Armchair reference off the mark
I disagree strongly with your July 19 editorial “Armchair quarterbacks don’t alway know the game.” You evince historical amnesia regarding the context of the murder of Trayvon Martin by George Zimmerman. Zimmerman is now part of the shameful legacy of lynching that has brought about the death of so many black men over the years. It is clear to me that Zimmerman stalked, confronted and killed Martin. He had no business harassing a young man who was armed only with Skittles. Trayvon stood his ground and paid the ultimate price. I stand with the thousands of people around the country who have petitioned and demonstrated nonviolently to show their outrage with this miscarriage of justice. If we are to achieve the “more perfect union” that President Obama urged in his speech on the Zimmerman’s verdict, Americans must face the history of racism that still shapes our justice system.

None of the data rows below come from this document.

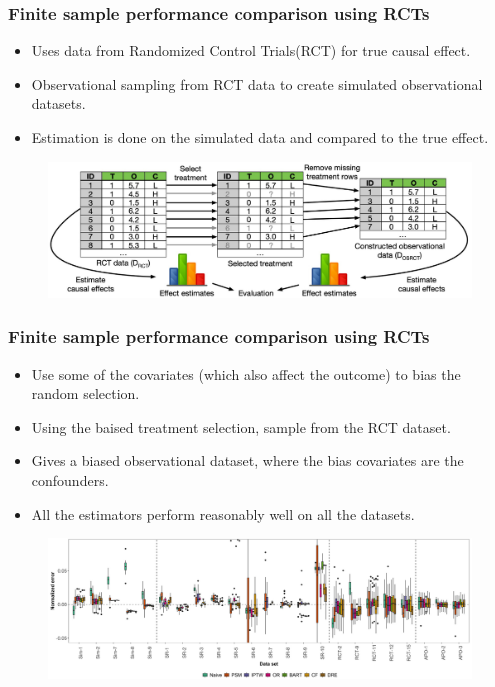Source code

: \documentclass{beamer}
\begin{document}
\begin{frame}
	\frametitle{Finite sample performance comparison using RCTs}
	\begin{itemize}
		\item Uses data from Randomized Control Trials(RCT) for true causal effect.
		\item Observational sampling from RCT data to create simulated
			observational datasets.
		\item Estimation is done on the simulated data and compared to the true effect.
	\end{itemize}

	\begin{figure}
		\includegraphics[width=\textwidth]{fig_osrct.jpg}
	\end{figure}
\end{frame}

\begin{frame}
	\frametitle{Finite sample performance comparison using RCTs}
	\begin{itemize}
		\item Use some of the covariates (which also affect the outcome) to bias the random
			selection.
		\item Using the baised treatment selection, sample from the RCT dataset.
		\item Gives a biased observational dataset, where the bias covariates are the 
			confounders.
		\item All the estimators perform reasonably well on all the datasets.
	\end{itemize}

	\begin{figure}
		\includegraphics[width=\textwidth]{fig_rct.jpg}
	\end{figure}

\end{frame}
\end{document}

I urge those who think as I do to join me in contributing to the Trayvon Martin Foundation, established by the family of the victim, as one step we can take toward defeating vigilante justice spawned by racism. The Foundation works, as put forth in its mission statement, “to advocate that crime victims and their families not be ignored in the discussions about violent crime, to increase public awareness of all forms of racial, ethnic and gender profiling, educate youth on conflict resolution techniques, and to reduce the incidences where confrontations between strangers turn deadly.” Let’s work together to make real the wisdom of African American poet Langston Hughes who said “America never was America to me, And yet I swear this oath – America will be!”